Comme prévu dans les préparatifs de la Photokina, Canon vient de dévoiler les caractéristiques du nouveau Canon EOS 5D Mark II (prix annoncés pour le boitier seul: 2.699 US$, 2.499 €, 2.299 £). S'inscrivant dans la lignée des reflex à capteur CMOS 24 x 36 mm (Full Frame) inaugurée en 2004 par le EOS 1D Mark II (8,2 Mpx), le 5D (12,7 Mpx), lancé en 2005 à 3000 US$, peut être considéré comme le Leica de la photo numérique: un outil suffisamment sophistiqué, innovant, fiable et pratique pour constituer le déclencheur d'une prise de conscience: il était donc possible d'obtenir en numérique des résultats comparables à la photographie de reportage sur film, pour un prix abordable, avec tous les nouveaux avantages de l'univers digital (résultat immédiat, transmission, postproduction).

Au-delà du passage à un format de 21,1 Mpx et une sensibilité pouvant atteindre 25.600° ISO, la caractéristique frappante du nouveau modèle est l'intégration de l'enregistrement vidéo (1080 px HDTV, 30 min max., son mono). Nikon avait été le premier à tenter l'expérience avec le D90, lancé il y a trois semaines (12,9 Mpx, 720 px HDTV). Mais le 5D est l'un des reflex de référence dans l'univers professionnel, et cette association prend ici un sens différent: la confirmation que la vidéo n'est plus un gadget, et l'assurance que la plupart des nouveaux modèles de reflex intègreront cette capacité dans l'année qui vient.
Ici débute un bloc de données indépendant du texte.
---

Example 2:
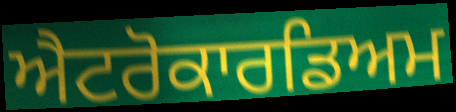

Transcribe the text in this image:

ਐਟਰੋਕਾਰਡਿਅਮ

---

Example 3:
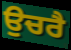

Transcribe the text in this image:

ਉਚਰੈ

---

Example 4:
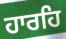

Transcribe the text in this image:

ਹਾਰਹਿ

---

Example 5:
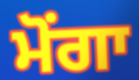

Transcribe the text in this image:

ਮੋਂਗਾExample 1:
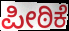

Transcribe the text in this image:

ಪೀಠಿಕೆ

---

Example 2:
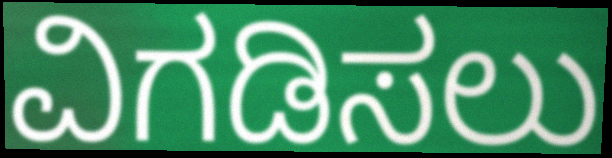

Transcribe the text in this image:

ವಿಗಡಿಸಲು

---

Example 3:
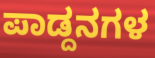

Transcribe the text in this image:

ಪಾಡ್ದನಗಳ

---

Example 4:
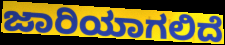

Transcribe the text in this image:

ಜಾರಿಯಾಗಲಿದೆ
Cette évolution n'allait pas de soi il y a encore quelques mois. Certes, la technologie des photocapteurs est issue du monde de la vidéo, et la distinction entre les deux capacités relève plus de l'artifice marketing que d'un véritable gap technique. Pourtant, l'histoire récente de la commercialisation des appareils a montré qu'il était plus efficace de préserver les repères morphologiques et culturels des deux univers que de tenter de forcer les usages. Sous-jacente, voire dissimulée, la convergence technologique réelle entre photo et vidéo ne s'est pour l'instant manifestée qu'à la marge, par exemple du côté des camphones – autrement dit d'outils sans tradition visuelle. De ce point de vue, le 5D Mark II est une révolution, la fin d'un cycle qui s'était employé à camoufler les caractéristiques du dispositif numérique pour en assurer la commercialisation, le signe d'une nouvelle maturité du marché.

Les questions ouvertes par cette innovation sont nombreuses. Comment va-t-on filmer avec un reflex? Cette intégration annonce-t-elle d'autres évolutions morphologiques majeures des outils de prise de vue? Sera-t-il encore pertinent de conserver la distinction image fixe/image animée au niveau des pratiques? Même du point de vue du vocabulaire, nous ne disposons d'aucun terme satisfaisant (mis à part le très laid "audiovisuel") pour décrire les effets de la convergence photo-vidéo. Faudra-t-il cesser de parler de "photographie" pour nommer les opérations de prise de vue, au profit d'une "imagerie" plus propice à la mixité? Comment les sujets vont-ils désormais gérer le fait de ne plus savoir si on les filme ou si on les photographie? Comment va s'opérer la convergence entre la règle de la pose (je sais que je suis photographié et je compose une attitude de circonstance) et celle du refus du regard-caméra (je sais que je suis filmé et je fais semblant de ne pas m'en apercevoir)? L'histoire de l'image numérique ne fait que commencer. Elle nous réserve encore bien des surprises.